First off, I enjoyed the horror and the gore that is placed throughout this movie. It's easy to see that this film follows "standard serial killer guidelines," which is why it was such a good homage to slasher flicks of the 80's and 90's. in this movie "Reagan" wields a non-firearm weapon (hatchet), super human strength, brutal attacks and a scary mask, your typical Republican serial killer. We even have our anti-survival-girl (the heroine that does seem like the hero of the movie). There is a good amount of blood and gore that is NOT typical in slasher flicks, but when dealing with a hatchet it is very necessary to have that amount of blood. The killer does pop out of nowhere at the most inopportune times, which plays for an effective "jump-out scare." There is a good helping of all to familiar blood. The blood in this movie is not as clear as other movie blood, but rather thick and red-pinkish, similar to that of Tim Burton blood that we saw in films like Sleepy Hollow and Sweeney Todd. All in all a good scare from this movie.

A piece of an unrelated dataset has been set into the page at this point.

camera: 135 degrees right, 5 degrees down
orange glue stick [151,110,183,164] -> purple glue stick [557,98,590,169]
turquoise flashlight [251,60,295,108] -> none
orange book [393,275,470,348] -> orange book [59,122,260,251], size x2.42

The lighting in this movie was a marvel; in fact, it was a huge component to the films genre and its drug themed story. The lighting provided a great mind expander to enhance the already intoxicated feel this movie has. There was a beautiful circular array lighting that had a tie-dye design to it whenever somebody was in silhouette, there were fantastic straight primary colors used and the natural coloring (green plants, blue sky, fire and blood) were amplified to give the audience the blinding feel of the mind on horrible drugs. Ultimately and curiously enough, these amped colors and tie-dye designs only seemed to be present when one of the main characters took a hit. The lighting, as funny as it sounds, played a huge part in the films genre.

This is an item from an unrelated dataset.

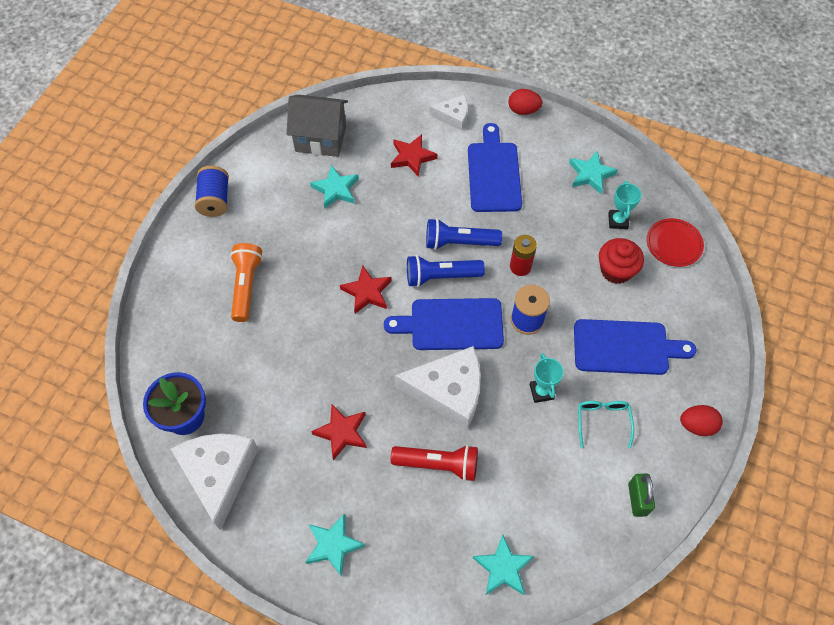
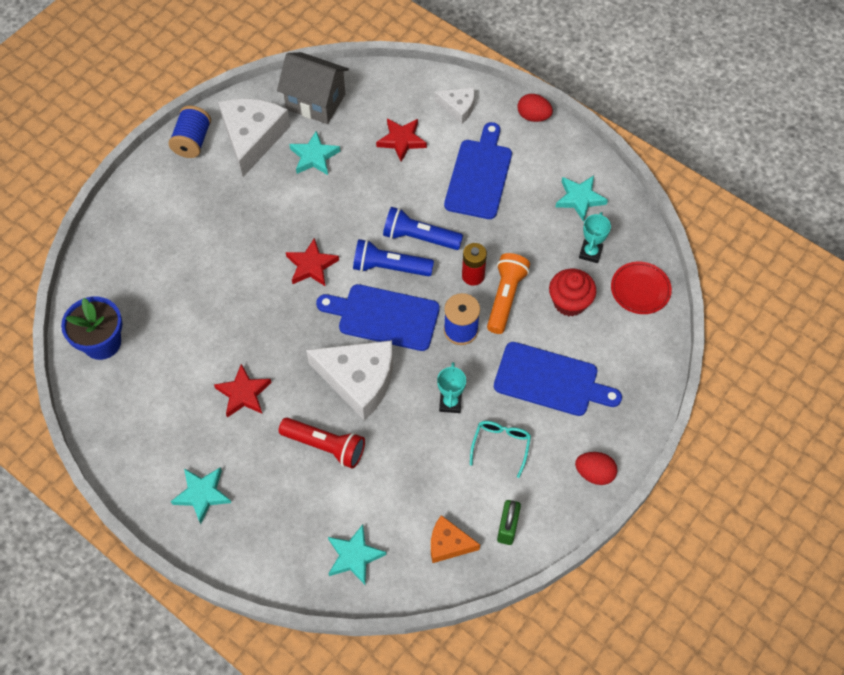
camera: 15 degrees right, 0 degrees up
white cheese [171,434,258,531] -> white cheese moved to [218,98,290,177]
orange flashlight [230,243,263,322] -> orange flashlight moved to [487,253,530,334]
none -> orange cheese [431,515,480,563]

The acting was sort of a bittersweet thing for me because by a normal eye, the acting was great but I can see that the emotion and the reactions didn't fit the characters or the situation. Jamie King, who plays the main actress, does a good performance but she tends to overreact to the most subtle things, but when the killer comes, her performance lowers. There were okay performances by Lukas Haas and Balthazar Getty. Jason Mews did not seem like the pot-smoking-foul-mouthed bad boy in this movie, I enjoyed that, he performance was good but I don't think that his character should have been so "light." And Paul Reubens, who plays Frank Baker the owner of the concert, was an obnoxious character who swore too much and seemed like a plot device to set up the ending.
Overall, this movie had a great homage to slasher movies with some good scares and amazing lighting, though the acting and the plot seemed a bit unorthodox, ultimately giving this movie a good average rating. I do recommend this movie for people who enjoy a good slasher flick as well as humorous political satire. Though, I would not recommend this film to those who don't like comedy-horrors like Cabin Fever or Slither. I enjoyed it but I did not like it, basically I have a bittersweet relationship with this movie.